The new work was inspired by a 2017 paper where liquid gallium catalysed the low-temperature production of graphene from methane. ‘In the course of their work the researchers present indirect – but nonetheless compelling – evidence that there is carbon subsurface in their gallium,’ says physical chemist Rodney Ruoff at the Institute for Basic Science in Ulsan. ‘Gallium is perceived to be completely immiscible with carbon, and other low-melting point metals like bismuth, indium, tin and lead don’t have binary phase diagrams with carbon either.’

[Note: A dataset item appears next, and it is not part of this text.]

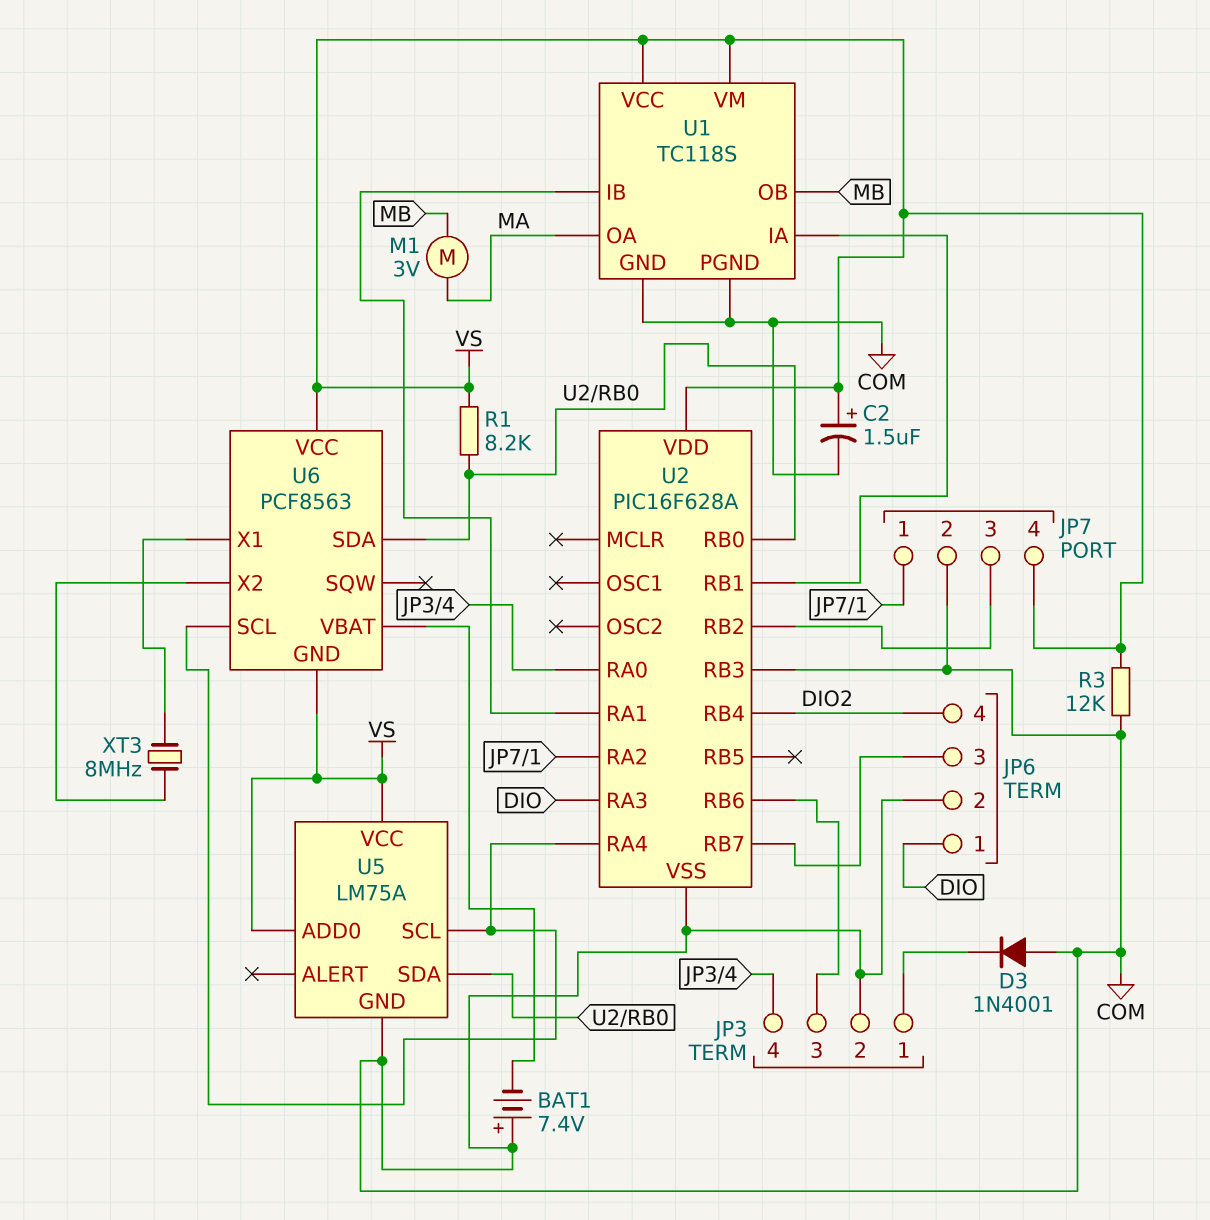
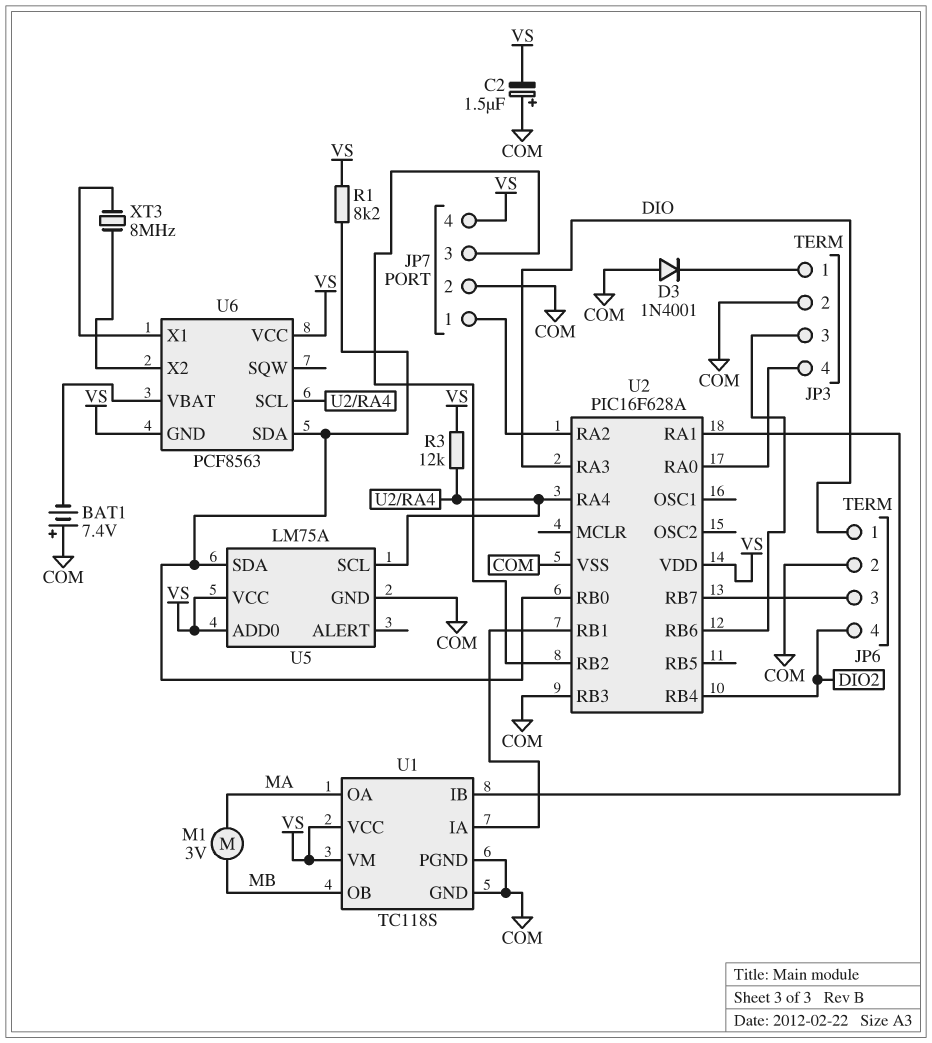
C2: 1.5uF (plus VS, minus COM) -> 1.5uF (plus COM, minus VS)
R3: 12k (COM, VS) -> 12k (U2/RA4, VS)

Ruoff’s group decided to ascertain whether gallium could be used to grow large diamonds from seeds at atmospheric pressure. In one experiment, the researchers inadvertently allowed their gallium to dissolve the silicon on the cut edge of a silicon dioxide substrate. Lead author Yan Gong, a PhD student in Ruoff’s group, noticed small pyramids forming on the edge of the diamond crystal. ‘That led us to understand that silicon was somehow important,’ says Ruoff. However, they could not develop this further. ‘If we added more silicon we got silicon carbide instead.’
Diamond state
The researchers then tried growing diamond without adding a seed, holding silicon-doped gallium in a crucible and feeding in methane and hydrogen at temperatures around 1000°C. They found that graphite was deposited on the bottom of the gallium. Ruoff believes the low affinity of gallium for carbon probably allows the gases to diffuse down the rough edges of the crucible and form graphite underneath the liquid metal.
The researchers then experimented with adding other metals to the gallium–silicon mixture. ‘If we use gallium–silicon–iron we just get graphite,’ says Ruoff. ‘If we use the same combination with nickel, we might get a different amount of graphite but we still don’t get diamond. But with both the iron and nickel together, one day Yan Gong was ecstatic to find a rainbow-coloured region and realise “Wow! That’s actually diamond”.’ The researchers then optimised their parameters to produce the best possible diamond films tens of micrometres across and found that they were superior to a commercial sample produced by chemical vapour deposition.
Spectroscopic analysis showed that significant quantities of carbon had penetrated only a few nanometres and that some silicon had been incorporated into the diamond – which could be useful for some applications like silicon vacancy quantum computing and potentially problematic in others. Many questions remain, however, including whether the diamonds are stable or metastable at ambient conditions in the liquid metal. ‘I find zero exploration of ternary phase diagrams of carbon with several other elements in the literature – so that opens up a lot of basic science,’ says Ruoff. How’s carbon going to behave with these two or these three elements chosen as liquid metals?’ The researchers hope increased understanding of the underlying science will allow them or others to produce diamonds that contain other trace elements or no trace elements at all. Ruoff says ‘it’s too early to say’ where the work’s biggest applications may lie.
Materials chemist Torben Daeneke at RMIT University in Australia believes the work shows huge promise. ‘It’s quite evident that this could be used to develop thin coatings of diamond on surfaces and we use these all the time,’ he says. ‘You could think about using this as an anti-corrosive coating in chemical reactors, for example…. Gallium is a relatively abundant, non-toxic liquid metal and all you have to do here is place it on the surface you want to coat and flush some methane over it.’
He believes the largest chemistry advance, however, lies in the catalysis. ‘Reacting methane with gallium has been done before,’ he says, ‘but typically they end up with graphitic carbon, amorphous carbon or sometimes carbon nanotubes…. For me what’s really exciting is that they’ve really fine-tuned the recipe and that completely changes the outcome. That tells me there’s so much more to be done with liquid metal catalysis.’